The essay is my favourite genre, especially the shorter form, which goes back to Greek philosopher Heraclitus, Roman philosopher Seneca, and Japanese author and poet Sei Shonagon, for instance. But the modern notion of what we now call flash non-fiction was kick-started in 1990 by Bernard Cooper’s elegant and unusual Maps to Anywhere. One of my favourite collections of flash non-fiction is The Best of Brevity, an anthology of 84 essays.


The definition of an essay is vague, but to put it simply, it is an argument made by the author on a specific topic that could range from a political manifesto to a personal reflection. An essay might offer an answer, but it is just as important for it to leave you with questions. A good essay promotes conversation. According to Aldous Huxley, “the essay is a literary device for saying almost everything about almost anything”. He adds that it is almost by definition a short piece.


I find Arundathi Roy’s long essays, pieces of art and a joy to read, even if at times I disagree with her point of view. Her My Seditious Heart is a collection of two decades of writing political essays as a way of opening up space for justice, rights and freedom in an increasingly hostile environment.

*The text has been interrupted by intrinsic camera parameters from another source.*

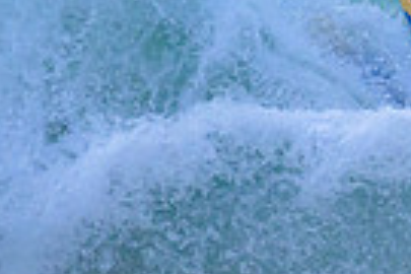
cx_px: 871
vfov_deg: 0.4
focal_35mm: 3449
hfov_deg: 0.6
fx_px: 39373
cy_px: 75
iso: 2500
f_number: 11
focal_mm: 800
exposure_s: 1/2000
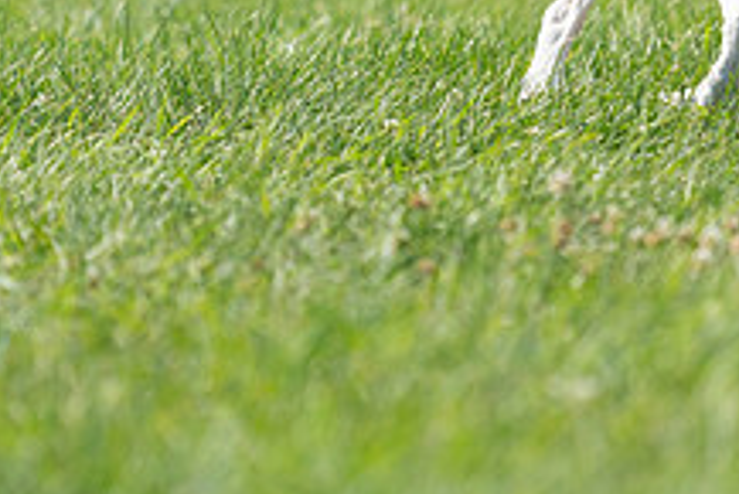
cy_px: -148
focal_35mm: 1044
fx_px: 21445
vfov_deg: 1.3
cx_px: 507
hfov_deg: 2.0
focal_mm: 391
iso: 1000
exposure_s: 1/4000
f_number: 6.3
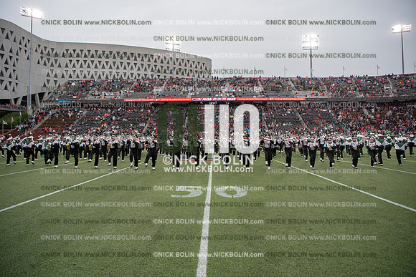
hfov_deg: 73.7
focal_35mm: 24
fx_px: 277
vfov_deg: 53.2
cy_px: 138
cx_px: 208
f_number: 3.5
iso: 250
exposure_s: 1/500
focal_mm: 24
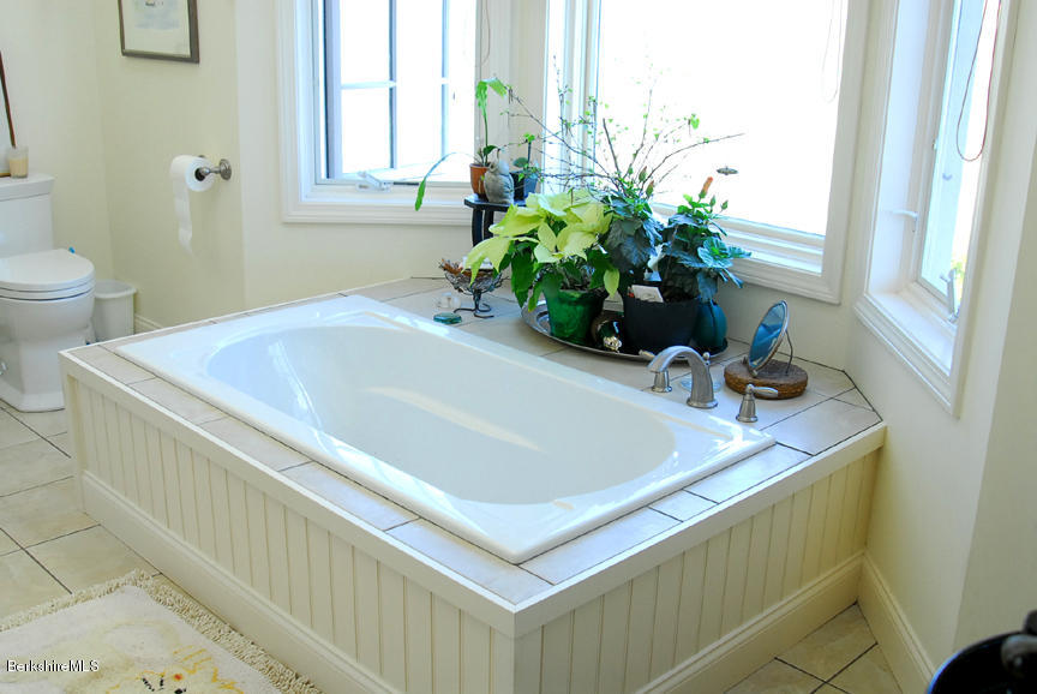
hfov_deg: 53.1
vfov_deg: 37.0
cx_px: 518
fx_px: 1038
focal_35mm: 36
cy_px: 347
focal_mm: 24
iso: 400
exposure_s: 1/80
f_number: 4.5
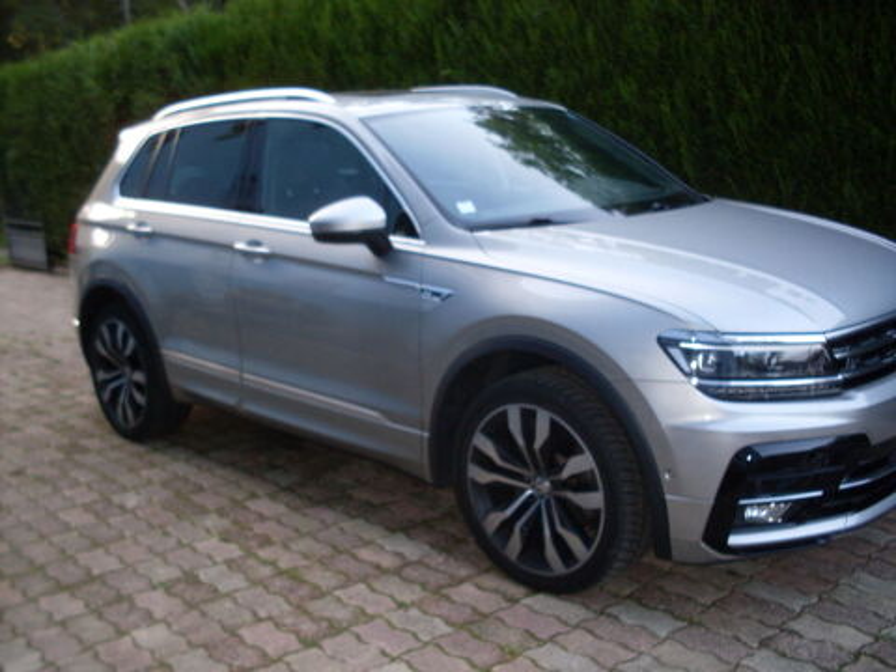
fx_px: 984
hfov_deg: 49.0
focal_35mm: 38
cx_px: 448
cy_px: 336
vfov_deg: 37.7
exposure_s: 1/6
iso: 100
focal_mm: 6.3
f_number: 2.8
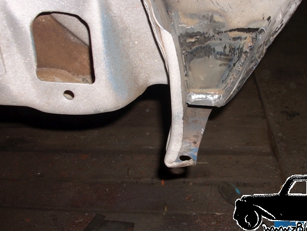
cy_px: 93
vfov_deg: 30.8
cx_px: 186
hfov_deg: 40.2
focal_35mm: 47
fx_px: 417
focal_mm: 6.2
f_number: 2.8
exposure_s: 1/60
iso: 64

The Book of Indian Essays, an anthology of Indian short prose edited by poet and literary critic Arvind Krishna Mehrotra, is a must read.

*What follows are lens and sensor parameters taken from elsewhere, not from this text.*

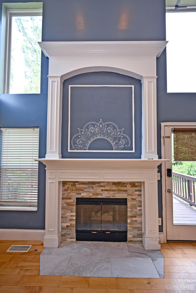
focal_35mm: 15
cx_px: 98
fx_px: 122
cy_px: 146
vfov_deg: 100.4
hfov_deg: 77.3
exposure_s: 1/80
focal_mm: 15
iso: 200
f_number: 4.5
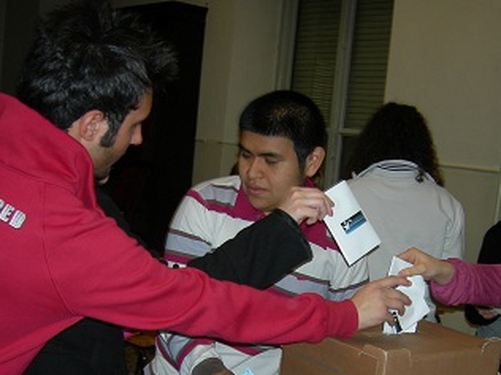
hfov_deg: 33.8
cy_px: 284
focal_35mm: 57
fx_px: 825
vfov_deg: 25.3
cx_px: 273
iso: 64
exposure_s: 1/60.1
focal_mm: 7.5
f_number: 2.7
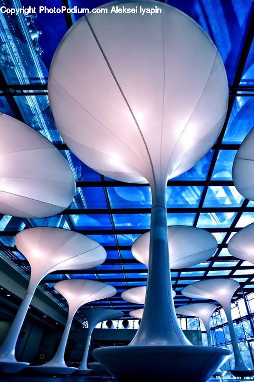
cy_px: 191
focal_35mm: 17
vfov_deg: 93.3
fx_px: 180
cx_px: 127
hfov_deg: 70.3
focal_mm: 17
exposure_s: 1/250
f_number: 4.5
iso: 200
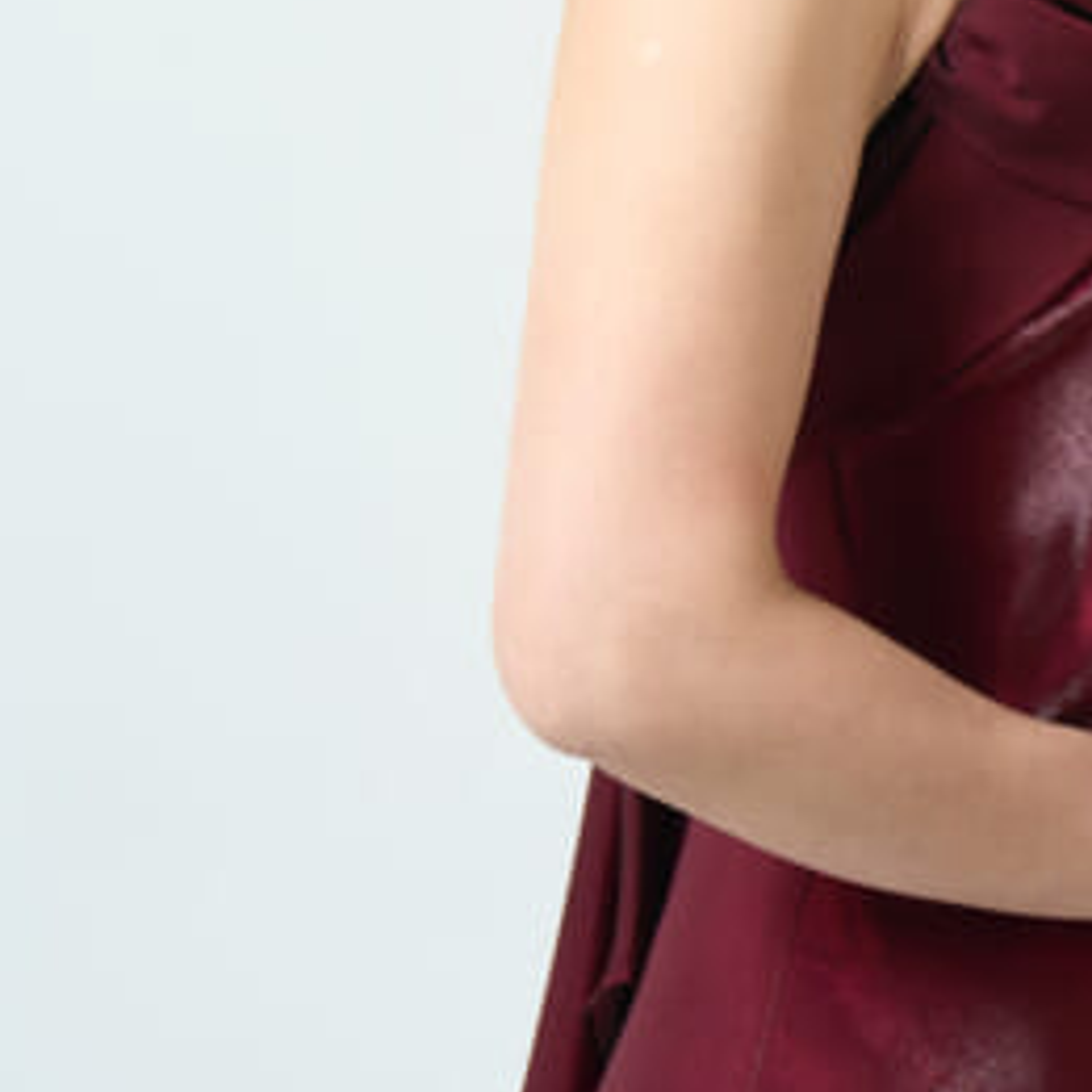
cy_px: -33
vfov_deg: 5.4
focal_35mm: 325
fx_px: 11599
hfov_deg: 5.4
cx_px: 1073
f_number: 7.1
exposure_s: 1/200
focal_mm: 125
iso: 500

One of my favourites is the philosophical long essay The Myth of Sisyphus by Albert Camus, published in 1942 in French. Camus uses the Greek legend of Sisyphus, who is condemned by the gods for eternity to repeatedly roll a boulder up a hill only to have it roll down again once he got it to the top, as a metaphor for the individual’s persistent struggle against the essential absurdity of life. He argues that with the joyful acceptance of the struggle against defeat, the individual gains definition and identity.


The political essay The Power of the Powerless written in 1978 by Czech dramatist Vaclav Havel became a manifesto for dissent in Czechoslovakia, Poland, and other communist regimes. The essay dissects the nature of the communist regime and discusses ideas and possible actions by loose communities of individuals linked by a common cause. Havel talks of a post-democratic system that should provide hope for a moral reconstitution of society.


James Baldwin’s brilliant and provocative essays made him the literary voice of the Civil Rights Era. They continue to speak to us with the same powerful urgency as they did decades ago. Audre Lorde’s Sister Outsider contains 15 essays and speeches that take on sexism, racism, ageism, homophobia, and class, and propound social difference as a vehicle for action and change.


Essays have the ability to both amuse and surprise us. The feelings and ideas in them provoke thought, compassion, and a sense of wonder. As Mehrotra wrote in the Introduction to The Book of Indian Essays, “The essay, like a penknife, can be put to many uses; like a newspaper aeroplane, it can fly and crash and fly again; as a literary genre, it is unfussy. The essay gathers no dust.”